Hurricane Earl is moving Northeasterly along the Atlantic and will likely maintain hurricane-force winds through the weekend. It’s currently moving at about 26 mph and clocked a maximum of 105 mph winds. Early is expected to slow down on Monday as it moves past Nova Scotia and Newfoundland.
Hurricane Earl Poses Life-Threatening Dangers Despite Moving Away From Land
On Thursday, the National Weather Service warned that rip currents and swells may increase over the weekend. The fact that Earl is far out at sea does not detract from the dangerous currents.
“Hurricane Earl is taking shape south of Bermuda and is forecast to strengthen over the coming days. The good news, Earl remains out at sea, but be aware of increasing swells and rip currents come this weekend.”
The United States Lifesaving Association (USLA) describes rip currents as channelized water currents that flow away from beaches. They are often found around surf beaches, sandbar breaks, and buildings such as jetties and piers.

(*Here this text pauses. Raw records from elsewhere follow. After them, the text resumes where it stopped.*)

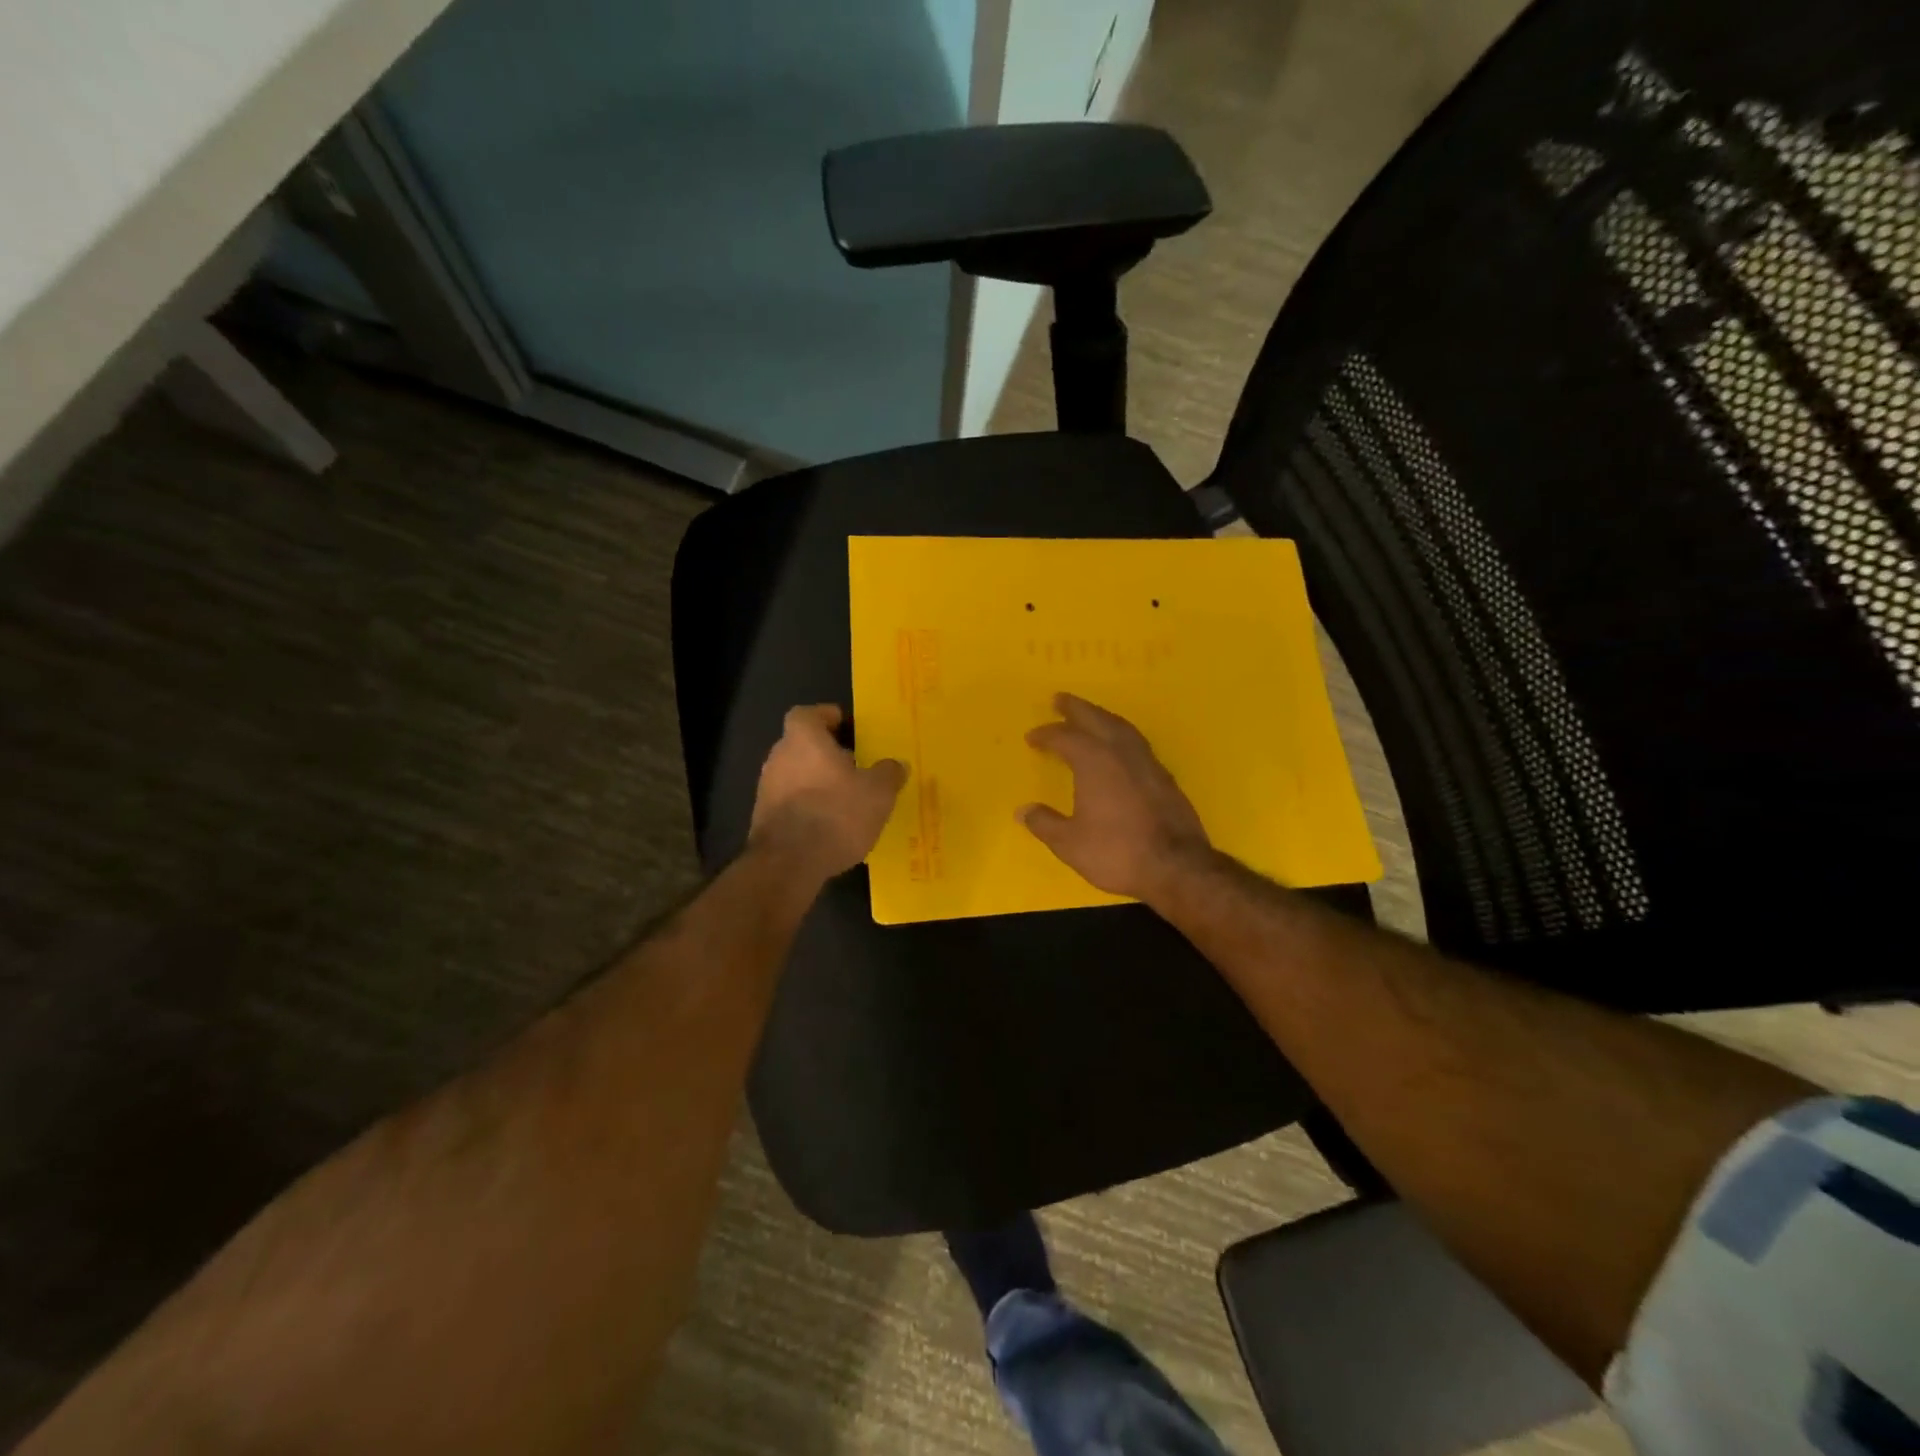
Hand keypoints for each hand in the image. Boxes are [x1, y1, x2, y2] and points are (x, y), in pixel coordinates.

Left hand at [750, 705, 906, 880]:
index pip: (809, 713)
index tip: (849, 728)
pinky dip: (809, 806)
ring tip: (848, 798)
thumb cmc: (836, 814)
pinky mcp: (764, 818)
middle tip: (857, 765)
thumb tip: (895, 765)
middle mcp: (778, 756)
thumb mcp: (878, 793)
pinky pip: (792, 801)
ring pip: (797, 774)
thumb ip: (889, 773)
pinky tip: (831, 824)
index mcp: (803, 738)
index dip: (829, 717)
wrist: (789, 864)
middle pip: (804, 744)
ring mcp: (767, 788)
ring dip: (819, 781)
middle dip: (828, 753)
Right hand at [1021, 693, 1212, 903]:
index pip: (1065, 738)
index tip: (1032, 737)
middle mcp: (1121, 753)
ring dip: (1102, 717)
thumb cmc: (1116, 852)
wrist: (1176, 866)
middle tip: (1060, 699)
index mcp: (1094, 762)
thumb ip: (1045, 823)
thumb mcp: (1070, 843)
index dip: (1047, 735)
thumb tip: (1023, 810)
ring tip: (1091, 715)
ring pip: (1122, 727)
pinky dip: (1122, 735)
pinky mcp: (1165, 777)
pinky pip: (1138, 743)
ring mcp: (1148, 763)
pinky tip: (1120, 747)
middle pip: (1097, 719)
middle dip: (1077, 708)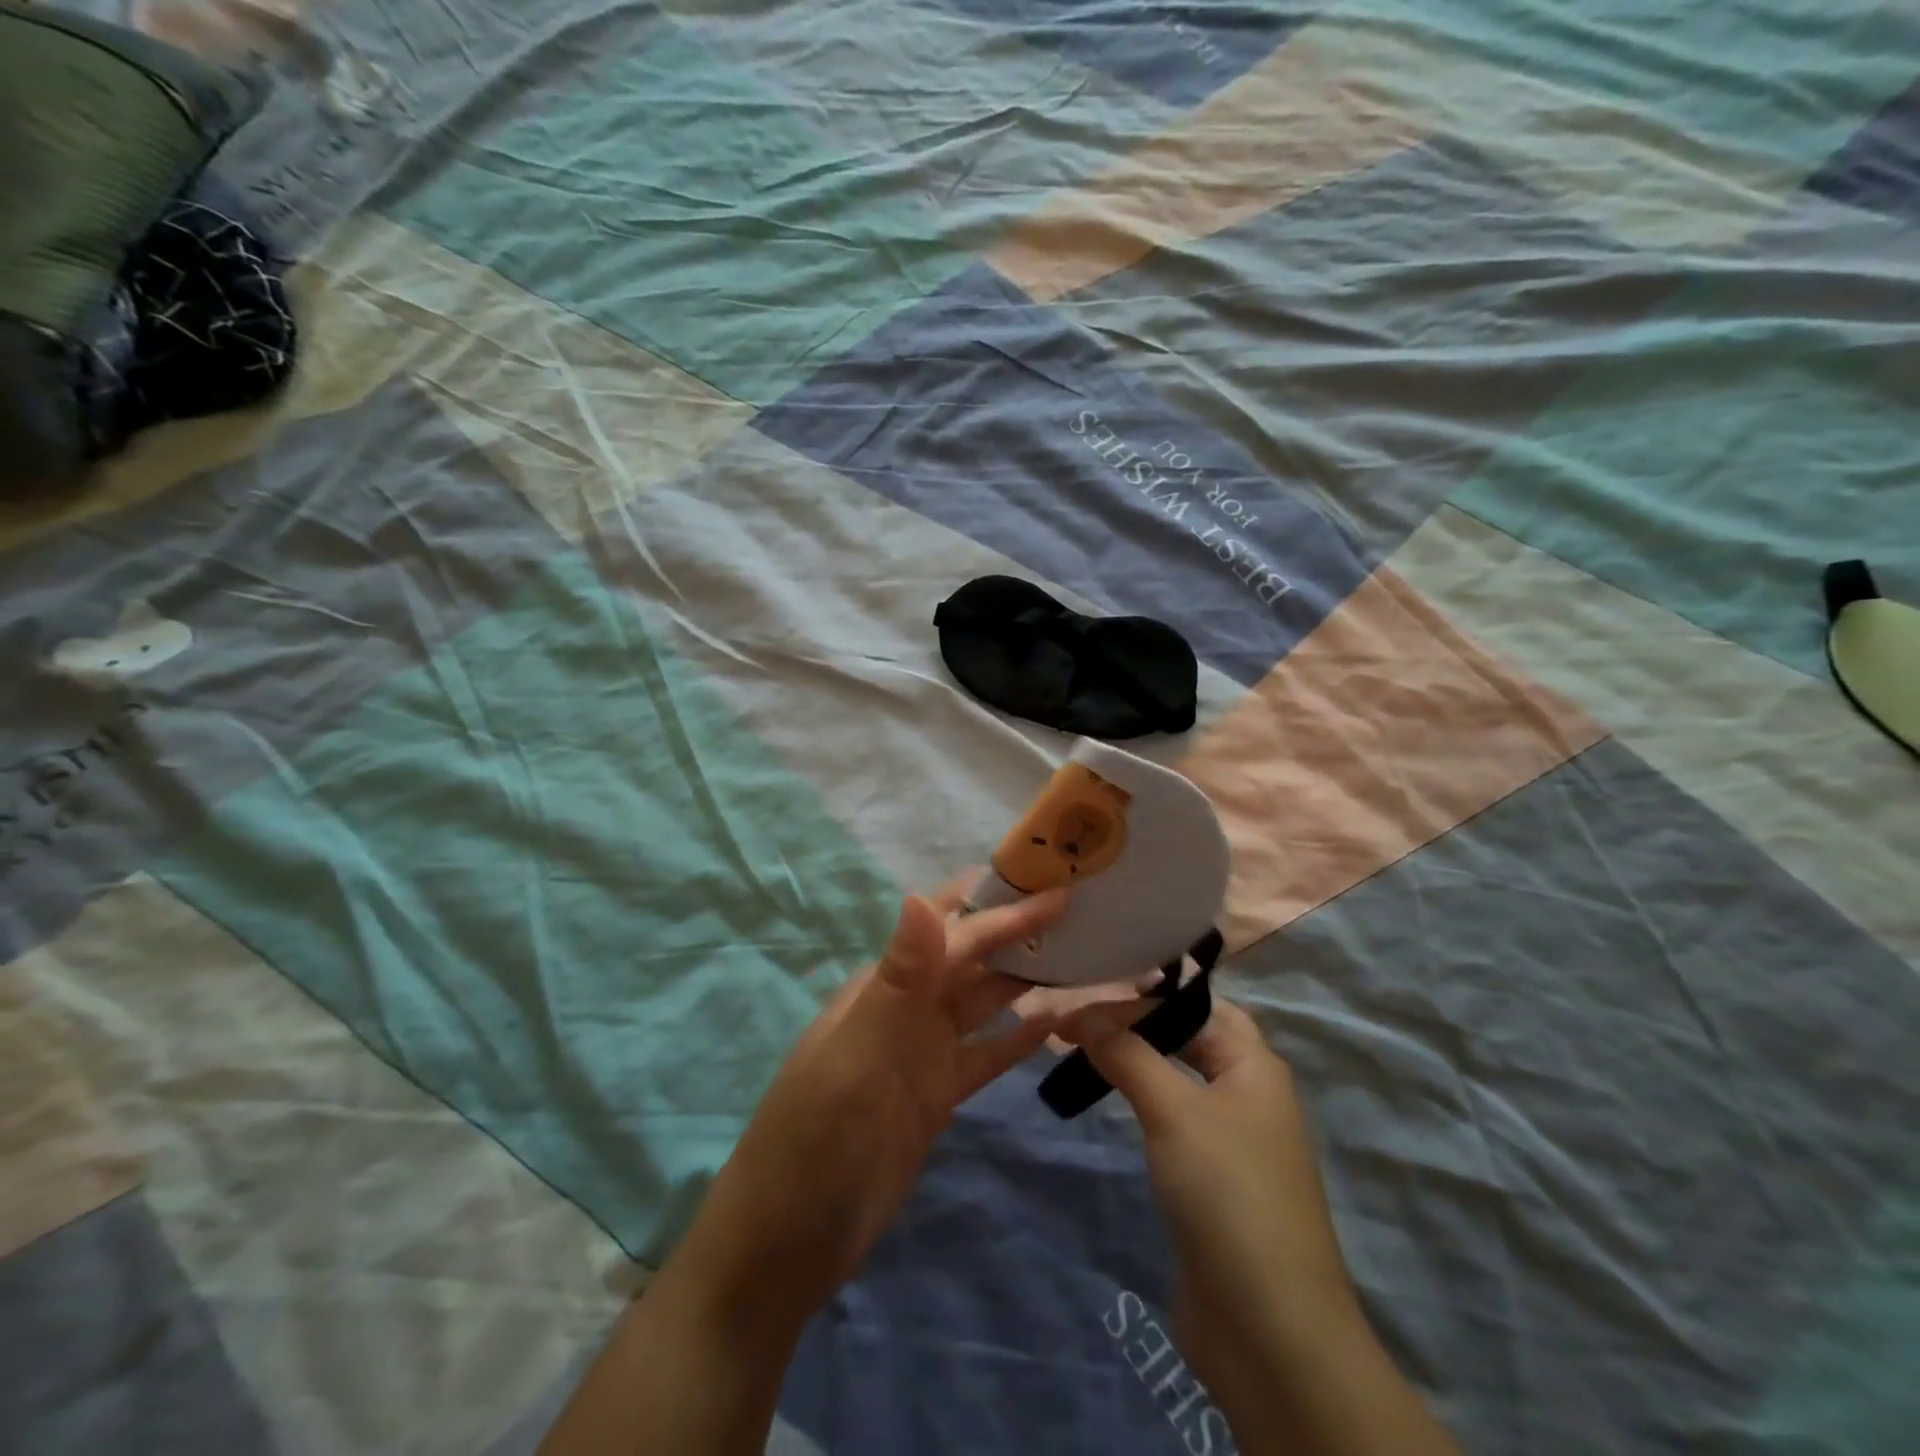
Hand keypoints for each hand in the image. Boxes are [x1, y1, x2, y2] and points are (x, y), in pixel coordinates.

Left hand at [674, 876, 1069, 1330]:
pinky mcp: (938, 1094)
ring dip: (1026, 977)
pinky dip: (1019, 1036)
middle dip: (1020, 930)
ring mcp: (924, 1051)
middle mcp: (909, 1007)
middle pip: (974, 958)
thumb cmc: (816, 1137)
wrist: (789, 1242)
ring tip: (1082, 953)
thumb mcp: (857, 1052)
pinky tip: (1057, 1021)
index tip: (1054, 879)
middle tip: (1084, 907)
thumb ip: (898, 978)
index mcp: (887, 985)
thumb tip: (921, 894)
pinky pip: (987, 1054)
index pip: (954, 931)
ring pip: (985, 1001)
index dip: (1002, 904)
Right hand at [1064, 999, 1459, 1455]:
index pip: (1193, 1003)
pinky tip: (1106, 1096)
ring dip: (1130, 1058)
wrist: (1269, 1331)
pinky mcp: (1208, 1178)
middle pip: (1183, 1035)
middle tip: (1072, 1018)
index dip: (1140, 994)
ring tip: (1076, 1048)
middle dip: (1131, 1021)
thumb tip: (1080, 1013)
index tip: (1083, 990)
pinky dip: (1136, 1097)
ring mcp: (1228, 1137)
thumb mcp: (1174, 1110)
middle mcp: (1246, 1091)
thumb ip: (1127, 1053)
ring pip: (1173, 1075)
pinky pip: (1169, 1116)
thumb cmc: (1227, 1195)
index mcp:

The USLA cites a 2019 scientific review that estimated an average of over 100 deaths due to rip currents in the United States alone.
Signs that rip currents may be present include:
A narrow gap of darker, seemingly calmer water between areas of breaking waves and whitewater.
A channel of churning, choppy water.
A difference in water color.
A line of foam, seaweed or debris moving seaward.United States Lifesaving Association
The USLA also gives advice for those who find themselves caught in rip currents. Because they don’t pull you under the water, you shouldn’t fight against the current. Try to relax and then follow these guidelines:
You may be able to escape by swimming out of the current in a direction following the shoreline, or toward breaking waves, then at an angle toward the beach.
You may be able to escape by floating or treading water if the current circulates back toward shore.
If you feel you will be unable to reach shore, draw attention to yourself. If you need help, yell and wave for assistance.United States Lifesaving Association
Additionally, you should never enter the water without a flotation device if rip currents may be present.